A single figure is required: the number of lines in the data below that hold the word "action".

### Provided material
────────────────────
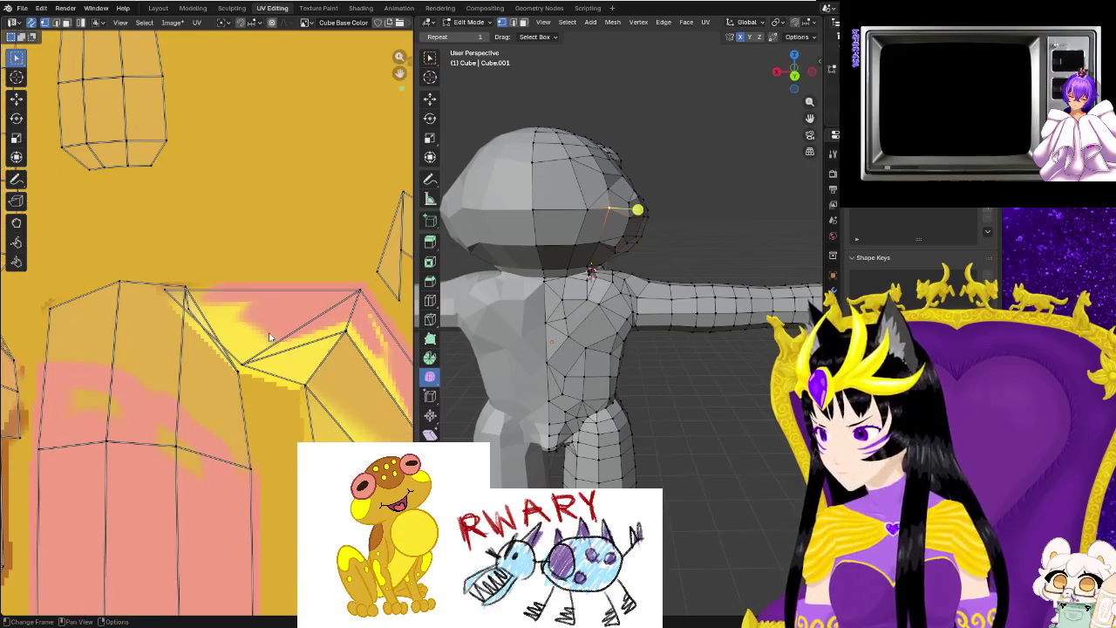
Move several UV vertices beside the eye island to new positions.
{"action": "left_click", "coordinate": [380, 278]}
{"action": "key", "text": "g"}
────────────────────
### Your solution
2